Coastal wetlands, such as marshes and mangroves, provide many valuable ecosystem services and are vulnerable to climate change and anthropogenic impacts. Marshes are dominant in temperate regions and mangroves within the tropics; both plant types co-occur in subtropical ecotones. Dynamics within marsh-mangrove ecotones may be linked in part to local environmental drivers like nutrient enrichment. Previous studies within monospecific marsh and mangrove stands have reported increases in productivity in response to fertilization; however, the allocation of excess nutrient resources within co-occurring stands of mature plants is not well understood. To investigate nutrient dynamics within the marsh-mangrove ecotone, we fertilized naturally co-occurring Spartina alterniflora and Avicennia germinans stands (the dominant marsh and mangrove species, respectively) within the Gulf of Mexico. After four growing seasons of continuous enrichment, above- and belowground biomass were 2.5 and 1.5 times greater, respectfully, in enriched plots for A. germinans; S. alterniflora biomass did not differ between enrichment treatments. Mangrove leaves indicated a large nutrient response with altered leaf stoichiometry, larger surface area, and greater SPAD (proxy for chlorophyll a) in enriched plots. The fertilization effects may suggest A. germinans has a greater ability to acquire and allocate excess nutrients into productivity and biomass, relative to S. alterniflora, and may therefore, be the superior competitor for nutrient resources. In monospecific stands, both marsh and mangroves species have a high potential for nutrient uptake, but when they are co-occurring in the marsh-mangrove ecotone, nutrient retention may be more linked to mangrove ability to partition nutrient resources into various above- and belowground components. Global climate changes are driving mangrove coverage poleward into temperate salt marshes, expanding the areal extent of marsh-mangrove ecotones. At a local scale, these findings reveal that this mangrove expansion may be accelerated by anthropogenic nutrient input.

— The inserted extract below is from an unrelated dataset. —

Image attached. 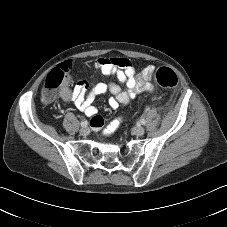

沼泽和红树林等沿海湿地提供了许多有价值的生态系统服务，并且容易受到气候变化和人为影响的影响。沼泽在热带地区的温带地区和红树林中占主导地位。两种植物类型同时出现在亚热带过渡带中。沼泽-红树林过渡带内的动态可能部分与当地环境驱动因素（如营养富集）相关。以前在单种沼泽和红树林林中进行的研究报告说，由于施肥，生产力提高了。但是，对成熟植物同时存在的林分内多余营养资源的分配知之甚少。为了研究沼泽-红树林过渡带内的营养动态，我们对天然共生的互花米草和紫花vic草进行了施肥在墨西哥湾内立（分别是主要的沼泽和红树林物种）。在连续富集四个生长季节之后，分别在富集的农杆菌中，地上和地下的生物量分别增加了2.5倍和1.5倍；互花米草的生物量在富集处理之间没有差异。红树林叶片在富集地块中指示了较大的养分响应，改变了叶片的化学计量比，更大的表面积和更大的SPAD（叶绿素a的代理）。施肥效应可能表明，相对于互花米链菌，A。菌种具有更大的能力来获取多余的营养并将其分配到生产力和生物量中，因此，可能成为养分资源的上佳竞争者。在单种林分中，沼泽和红树林物种都有很高的养分吸收潜力，但是当它们在沼泽-红树林过渡带中同时出现时，养分保留可能与红树林将养分资源分配到各种地上和地下的能力更多地相关。组件。全球气候变化正将红树林覆盖率带入温带盐沼，扩大了沼泽-红树林过渡带的面积范围。在当地范围内，这些发现表明，人为营养输入可能会促进红树林的扩张。